- **Work instruction 1**
Answer these questions from the passage on counting RIP mutations:
(a) In which directions are CpN mutations counted?
(b) When would counting RIP mutations in a single direction be appropriate?
(c) Where are directional RIP mutation counts of alignments provided?
- **Work instruction 2**
Reproduce word for word the part of the passage on counting RIP mutations starting with "When comparing repeat" and going on through "RIPCAL tabular output.".

[[ Text for analysis, beginning ]]

When comparing repeat families as was the case with S. nodorum in this publication, it is not known which sequences are truly less/more RIP affected. In fact, all repeats within a genome are likely to interact with each other and become affected by RIP. Therefore CpN mutations in both directions are counted. Counting RIP mutations in a single direction would be appropriate if the repeat alignment contained a known precursor repeat (e.g. from a different organism) as the comparison model. Note: While bidirectional counts are used in the graphical outputs, directional RIP mutation counts of alignments are provided in the RIPCAL tabular output.

[[ Text for analysis, end ]]
[[ Excerpted records, beginning ]]

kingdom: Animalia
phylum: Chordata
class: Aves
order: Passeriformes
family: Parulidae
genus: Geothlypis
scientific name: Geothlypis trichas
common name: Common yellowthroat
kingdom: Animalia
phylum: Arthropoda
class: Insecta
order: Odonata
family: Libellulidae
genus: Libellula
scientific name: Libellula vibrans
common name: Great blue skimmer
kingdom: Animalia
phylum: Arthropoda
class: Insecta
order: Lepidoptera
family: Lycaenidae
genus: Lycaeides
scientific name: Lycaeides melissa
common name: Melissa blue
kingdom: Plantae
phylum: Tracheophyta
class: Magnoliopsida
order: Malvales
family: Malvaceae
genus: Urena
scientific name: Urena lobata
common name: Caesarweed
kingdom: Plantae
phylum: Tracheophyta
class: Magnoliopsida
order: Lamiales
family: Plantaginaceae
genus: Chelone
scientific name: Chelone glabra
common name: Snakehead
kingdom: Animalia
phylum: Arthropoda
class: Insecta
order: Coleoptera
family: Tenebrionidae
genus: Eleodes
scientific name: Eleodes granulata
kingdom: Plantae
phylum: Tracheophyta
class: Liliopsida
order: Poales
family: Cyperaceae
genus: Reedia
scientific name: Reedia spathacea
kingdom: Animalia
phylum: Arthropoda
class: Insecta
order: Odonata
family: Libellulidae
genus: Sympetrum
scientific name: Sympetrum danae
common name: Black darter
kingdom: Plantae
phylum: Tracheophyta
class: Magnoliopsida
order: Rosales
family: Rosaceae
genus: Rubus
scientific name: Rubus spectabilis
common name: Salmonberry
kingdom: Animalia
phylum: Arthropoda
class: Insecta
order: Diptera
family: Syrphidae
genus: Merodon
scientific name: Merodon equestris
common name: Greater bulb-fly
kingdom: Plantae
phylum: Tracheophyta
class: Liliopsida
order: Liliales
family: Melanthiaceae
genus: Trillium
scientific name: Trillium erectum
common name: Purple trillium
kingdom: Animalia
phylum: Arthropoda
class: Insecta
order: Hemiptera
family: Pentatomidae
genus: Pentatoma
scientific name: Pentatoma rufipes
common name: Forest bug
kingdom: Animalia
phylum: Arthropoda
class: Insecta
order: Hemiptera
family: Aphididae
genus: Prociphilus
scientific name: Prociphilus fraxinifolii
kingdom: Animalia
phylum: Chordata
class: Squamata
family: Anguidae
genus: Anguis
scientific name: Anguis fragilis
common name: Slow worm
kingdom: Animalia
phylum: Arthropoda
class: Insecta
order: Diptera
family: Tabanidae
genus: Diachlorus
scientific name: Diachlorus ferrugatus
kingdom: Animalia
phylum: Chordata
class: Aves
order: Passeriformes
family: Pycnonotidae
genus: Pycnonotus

[[ Excerpted records, end ]]

- **Task result 1**
(a) In both directions.
(b) When the repeat alignment contains a known precursor repeat, such as one from a different organism, as the comparison model.
(c) In the RIPCAL tabular output.

- **Task result 2**
When comparing repeat families as was the case with S. nodorum in this publication, it is not known which sequences are truly less/more RIP affected. In fact, all repeats within a genome are likely to interact with each other and become affected by RIP. Therefore CpN mutations in both directions are counted. Counting RIP mutations in a single direction would be appropriate if the repeat alignment contained a known precursor repeat (e.g. from a different organism) as the comparison model. Note: While bidirectional counts are used in the graphical outputs, directional RIP mutation counts of alignments are provided in the RIPCAL tabular output.